→ **DATA PROVIDED**
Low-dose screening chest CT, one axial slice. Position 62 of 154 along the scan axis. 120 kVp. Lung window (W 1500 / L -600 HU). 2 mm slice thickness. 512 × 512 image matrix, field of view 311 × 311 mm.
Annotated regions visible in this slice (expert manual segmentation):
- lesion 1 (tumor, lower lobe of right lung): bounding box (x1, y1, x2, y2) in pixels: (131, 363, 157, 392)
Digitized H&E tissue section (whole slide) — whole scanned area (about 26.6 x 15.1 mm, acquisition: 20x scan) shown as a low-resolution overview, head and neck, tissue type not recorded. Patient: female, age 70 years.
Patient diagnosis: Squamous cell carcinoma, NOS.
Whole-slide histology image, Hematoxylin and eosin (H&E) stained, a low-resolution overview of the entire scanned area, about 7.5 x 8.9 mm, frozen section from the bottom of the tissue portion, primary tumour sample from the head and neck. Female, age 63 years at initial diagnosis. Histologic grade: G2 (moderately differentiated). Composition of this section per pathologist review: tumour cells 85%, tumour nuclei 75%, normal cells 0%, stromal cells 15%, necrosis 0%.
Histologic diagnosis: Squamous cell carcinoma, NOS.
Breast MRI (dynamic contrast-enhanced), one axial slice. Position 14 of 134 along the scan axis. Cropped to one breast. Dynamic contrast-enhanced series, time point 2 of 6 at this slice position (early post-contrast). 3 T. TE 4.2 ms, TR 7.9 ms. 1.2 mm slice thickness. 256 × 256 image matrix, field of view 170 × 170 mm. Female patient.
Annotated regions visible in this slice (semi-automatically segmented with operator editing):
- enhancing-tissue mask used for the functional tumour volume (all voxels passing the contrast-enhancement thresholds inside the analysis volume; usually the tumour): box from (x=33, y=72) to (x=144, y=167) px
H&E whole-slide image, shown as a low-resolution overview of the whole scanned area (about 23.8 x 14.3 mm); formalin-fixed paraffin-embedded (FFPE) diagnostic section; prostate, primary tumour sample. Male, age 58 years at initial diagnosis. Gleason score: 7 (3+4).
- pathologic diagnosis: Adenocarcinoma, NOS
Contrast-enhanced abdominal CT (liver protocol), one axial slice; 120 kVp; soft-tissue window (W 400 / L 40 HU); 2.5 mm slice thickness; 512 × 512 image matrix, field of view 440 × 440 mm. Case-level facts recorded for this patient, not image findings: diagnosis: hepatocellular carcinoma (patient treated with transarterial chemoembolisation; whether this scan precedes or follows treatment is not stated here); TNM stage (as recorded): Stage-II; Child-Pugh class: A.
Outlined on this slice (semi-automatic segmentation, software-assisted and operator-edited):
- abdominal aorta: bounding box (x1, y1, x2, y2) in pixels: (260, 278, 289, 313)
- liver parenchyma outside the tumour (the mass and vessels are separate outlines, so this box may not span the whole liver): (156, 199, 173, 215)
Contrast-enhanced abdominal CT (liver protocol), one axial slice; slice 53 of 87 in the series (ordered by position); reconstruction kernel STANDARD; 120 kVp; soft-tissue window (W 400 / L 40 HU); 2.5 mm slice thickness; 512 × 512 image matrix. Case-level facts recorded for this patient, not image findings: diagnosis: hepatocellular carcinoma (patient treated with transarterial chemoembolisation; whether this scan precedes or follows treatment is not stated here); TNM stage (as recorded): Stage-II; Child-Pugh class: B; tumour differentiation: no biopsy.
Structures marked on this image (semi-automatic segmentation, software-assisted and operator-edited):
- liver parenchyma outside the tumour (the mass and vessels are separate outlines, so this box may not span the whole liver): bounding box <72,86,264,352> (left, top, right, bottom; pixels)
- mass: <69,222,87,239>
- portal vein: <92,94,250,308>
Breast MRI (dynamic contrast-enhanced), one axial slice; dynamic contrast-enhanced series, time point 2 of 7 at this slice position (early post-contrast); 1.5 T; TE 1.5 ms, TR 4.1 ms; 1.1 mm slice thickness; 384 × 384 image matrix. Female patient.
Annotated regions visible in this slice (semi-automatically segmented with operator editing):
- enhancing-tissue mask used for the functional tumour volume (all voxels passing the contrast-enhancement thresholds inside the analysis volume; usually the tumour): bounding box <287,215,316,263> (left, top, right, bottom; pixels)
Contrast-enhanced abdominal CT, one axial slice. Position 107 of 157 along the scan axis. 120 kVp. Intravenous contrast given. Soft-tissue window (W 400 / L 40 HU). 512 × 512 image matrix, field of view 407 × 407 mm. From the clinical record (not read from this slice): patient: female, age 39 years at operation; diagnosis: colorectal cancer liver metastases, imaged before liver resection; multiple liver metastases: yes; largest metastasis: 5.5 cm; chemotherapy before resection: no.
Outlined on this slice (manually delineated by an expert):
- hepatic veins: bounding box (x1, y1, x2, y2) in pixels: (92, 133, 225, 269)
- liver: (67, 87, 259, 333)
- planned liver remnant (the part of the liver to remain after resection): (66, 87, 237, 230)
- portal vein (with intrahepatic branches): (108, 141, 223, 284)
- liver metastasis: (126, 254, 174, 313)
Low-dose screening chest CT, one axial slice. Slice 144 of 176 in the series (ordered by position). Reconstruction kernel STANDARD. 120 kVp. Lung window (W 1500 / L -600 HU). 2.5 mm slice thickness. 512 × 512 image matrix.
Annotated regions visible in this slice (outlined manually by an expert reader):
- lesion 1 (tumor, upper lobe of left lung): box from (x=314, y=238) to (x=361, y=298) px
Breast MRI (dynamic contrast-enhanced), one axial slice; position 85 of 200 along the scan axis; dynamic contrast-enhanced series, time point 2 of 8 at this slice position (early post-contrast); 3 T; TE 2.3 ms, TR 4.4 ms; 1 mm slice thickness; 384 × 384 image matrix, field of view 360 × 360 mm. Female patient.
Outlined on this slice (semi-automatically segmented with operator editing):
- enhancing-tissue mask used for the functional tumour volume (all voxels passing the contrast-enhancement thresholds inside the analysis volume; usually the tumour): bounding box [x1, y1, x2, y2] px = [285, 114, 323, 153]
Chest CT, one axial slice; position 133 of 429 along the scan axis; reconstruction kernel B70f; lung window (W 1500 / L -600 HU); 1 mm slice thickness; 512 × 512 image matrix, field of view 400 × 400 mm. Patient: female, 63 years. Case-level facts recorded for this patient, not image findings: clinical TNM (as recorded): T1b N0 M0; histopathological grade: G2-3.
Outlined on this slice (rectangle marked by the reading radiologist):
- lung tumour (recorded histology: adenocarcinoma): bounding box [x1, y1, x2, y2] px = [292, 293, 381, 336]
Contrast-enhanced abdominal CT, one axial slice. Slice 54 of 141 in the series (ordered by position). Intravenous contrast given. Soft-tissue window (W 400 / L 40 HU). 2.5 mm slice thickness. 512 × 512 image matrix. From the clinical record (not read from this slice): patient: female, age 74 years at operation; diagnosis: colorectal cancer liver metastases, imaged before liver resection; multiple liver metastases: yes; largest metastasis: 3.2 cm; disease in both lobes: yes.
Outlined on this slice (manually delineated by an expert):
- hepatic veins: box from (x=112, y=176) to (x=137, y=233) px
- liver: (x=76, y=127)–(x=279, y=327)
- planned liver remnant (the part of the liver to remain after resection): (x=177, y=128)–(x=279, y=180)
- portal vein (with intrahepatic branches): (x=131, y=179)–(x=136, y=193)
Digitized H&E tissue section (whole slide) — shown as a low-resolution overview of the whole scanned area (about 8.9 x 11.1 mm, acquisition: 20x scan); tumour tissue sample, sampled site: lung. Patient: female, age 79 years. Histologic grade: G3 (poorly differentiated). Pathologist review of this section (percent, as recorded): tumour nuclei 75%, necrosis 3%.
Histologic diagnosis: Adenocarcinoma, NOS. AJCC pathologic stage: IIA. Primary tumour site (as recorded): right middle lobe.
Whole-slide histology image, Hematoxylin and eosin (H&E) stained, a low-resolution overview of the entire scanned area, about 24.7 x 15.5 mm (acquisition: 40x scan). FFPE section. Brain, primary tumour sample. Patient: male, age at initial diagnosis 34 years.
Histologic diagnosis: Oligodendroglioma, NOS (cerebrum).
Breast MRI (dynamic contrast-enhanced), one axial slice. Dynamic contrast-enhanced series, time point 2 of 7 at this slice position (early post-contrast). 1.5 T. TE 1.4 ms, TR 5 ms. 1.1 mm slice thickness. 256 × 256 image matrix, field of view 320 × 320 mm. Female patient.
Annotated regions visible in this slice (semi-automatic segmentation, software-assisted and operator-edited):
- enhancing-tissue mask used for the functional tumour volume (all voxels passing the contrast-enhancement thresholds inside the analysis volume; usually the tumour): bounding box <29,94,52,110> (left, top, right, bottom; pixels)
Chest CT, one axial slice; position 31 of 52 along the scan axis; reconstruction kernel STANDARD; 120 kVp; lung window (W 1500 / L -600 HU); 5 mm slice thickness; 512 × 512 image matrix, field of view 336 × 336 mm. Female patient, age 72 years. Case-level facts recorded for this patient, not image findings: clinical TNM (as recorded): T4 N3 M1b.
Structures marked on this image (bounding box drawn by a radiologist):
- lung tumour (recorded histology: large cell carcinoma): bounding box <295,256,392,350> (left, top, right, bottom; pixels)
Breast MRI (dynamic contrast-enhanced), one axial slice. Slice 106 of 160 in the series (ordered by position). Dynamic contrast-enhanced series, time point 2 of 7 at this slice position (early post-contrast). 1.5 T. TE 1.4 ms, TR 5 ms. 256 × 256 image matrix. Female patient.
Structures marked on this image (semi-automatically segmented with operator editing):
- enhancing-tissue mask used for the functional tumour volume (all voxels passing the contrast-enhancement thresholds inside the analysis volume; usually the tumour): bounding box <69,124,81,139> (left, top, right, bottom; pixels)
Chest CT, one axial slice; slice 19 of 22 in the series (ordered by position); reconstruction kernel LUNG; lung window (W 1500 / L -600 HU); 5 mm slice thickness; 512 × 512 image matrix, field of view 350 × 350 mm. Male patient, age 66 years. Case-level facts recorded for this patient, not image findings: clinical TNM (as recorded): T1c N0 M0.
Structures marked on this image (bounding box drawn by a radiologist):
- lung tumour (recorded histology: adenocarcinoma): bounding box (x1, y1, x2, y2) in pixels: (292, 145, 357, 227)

→ **WHAT YOU HAVE TO DO**
Print every line from the one that contains "Chest CT, one axial slice; slice" to the end of the records, exactly as written, and nothing more.

→ **WORKED SOLUTION**
Chest CT, one axial slice; slice 19 of 22 in the series (ordered by position); reconstruction kernel LUNG; lung window (W 1500 / L -600 HU); 5 mm slice thickness; 512 × 512 image matrix, field of view 350 × 350 mm. Male patient, age 66 years. Case-level facts recorded for this patient, not image findings: clinical TNM (as recorded): T1c N0 M0.
Structures marked on this image (bounding box drawn by a radiologist):
- lung tumour (recorded histology: adenocarcinoma): bounding box (x1, y1, x2, y2) in pixels: (292, 145, 357, 227)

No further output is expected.